Tuesday, December 13, 2011

QuEstionable rumor

Trading near unchanged for the greater part of the morning, gold rallied 7 bucks in about a minute. A rumor that today's Fed announcement would involve hints of QE3 got people excited, as it should were it to have had any merit. I have noticed (though I believe the last reaction was pretty much null) that even if there is fairly bullish news, traders tend to sell gold after the announcement. Buy the rumor sell the event I suppose. Today's drop, while not precipitous from the outset began to really pick up momentum. 

The Fed announcement, which was made a little bit after 215 last time was actually made early today. So not only do we tend to be wrong about what the Fed will say, we can also be fooled about when they'll say it. In all seriousness, if you have a position on, its worth being by your computer a few minutes before the announcement. Why such a rumor would get out, or how it is possible that anyone with any inside knowledge would spread such a rumor is beyond me. But what is even more beyond me, (and I recognize I have hindsight here, but I have said this before) is why the Fed would ever make such a move now. Without anymore room to lower interest rates, and an increasingly small bag of tools left, it would seem that the Fed would probably rather wait until something got really bad, before it broke out the big guns.

Pre-announcement, Gold, which has been getting trashed like no other of late, was trading 1663. It then continued lower coming into the 1636 level, which is the 61.8% Fib retracement number (a number traders watch closely). As would be customary, bids came in at this level, pushing gold back into the low 40s, before it broke 36, trading as low as 1625.5. I thought we had a shot at 1617 (the approximate 200 DMA in gold) but apparently the selling had reached a temporary climax. we ended the session around 1634.

3 quick noteworthy points:

1) Dennis Gartman has liquidated his personal holdings in gold. This is no reason for hitting the panic button, but so far (very short term) he has been right, and the fact that gold has under-performed so much of late must keep us short term bearish. To put it simply, it just doesn't seem like anyone wants to buy gold (though the exception is there has been persistent demand for the physical... particularly from India of late)

2) The S&P closed below 1225. Last time we came tumbling down, the S&P was unable to make a close above 1225, which signaled a downward move.
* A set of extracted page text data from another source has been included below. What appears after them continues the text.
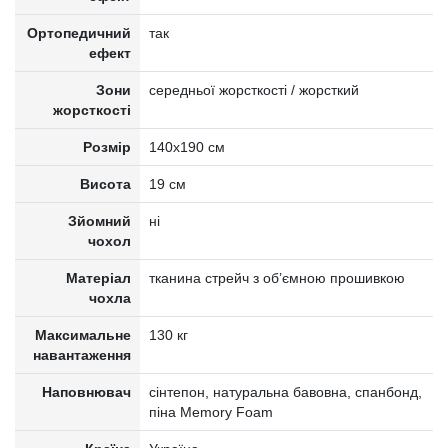
Ортопедичний
так
ефект
Зони
середньої жорсткості / жорсткий
жорсткості
Розмір
140x190 см
Висота
19 см
Зйомний
ні
чохол
Матеріал
тканина стрейч з об’ємною прошивкою
чохла
Максимальне
130 кг
навантаження
Наповнювач
cінтепон, натуральна бавовна, спанбонд,
піна Memory Foam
A close below 1225 tomorrow would be very bearish.

3) And 3 is less of a point, but do you ever wonder if maybe we haven't grown accustomed to Angela Merkel the way we should in America? Everytime she says something negative, like today, when the pop from the QE rumor halted post her comment they would not raise upper limits on the bailout fund, we sell off. While I am no German political expert, it would seem to me that Merkel uses the public sphere to help her gain leverage in negotiating. She always seems to say "no" to new proposals putting a damper on short term euphoria. But wouldn't it make sense that she's just doing that as a base position from which to make concessions such that some less extreme version of whatever is on the table gets done? Fool me once... Fool me two times... It feels like we are all fooling ourselves constantly and not learning from the same old tactics. No wonder Merkel says the things she says.... we actually keep listening!

As a final note, my "buy the dip in the Vixx" was looking pretty awful today though it stormed back as the vixx closed only slightly lower today. As stated in my second point, A close below 1225 tomorrow should definitely have that trade in the black.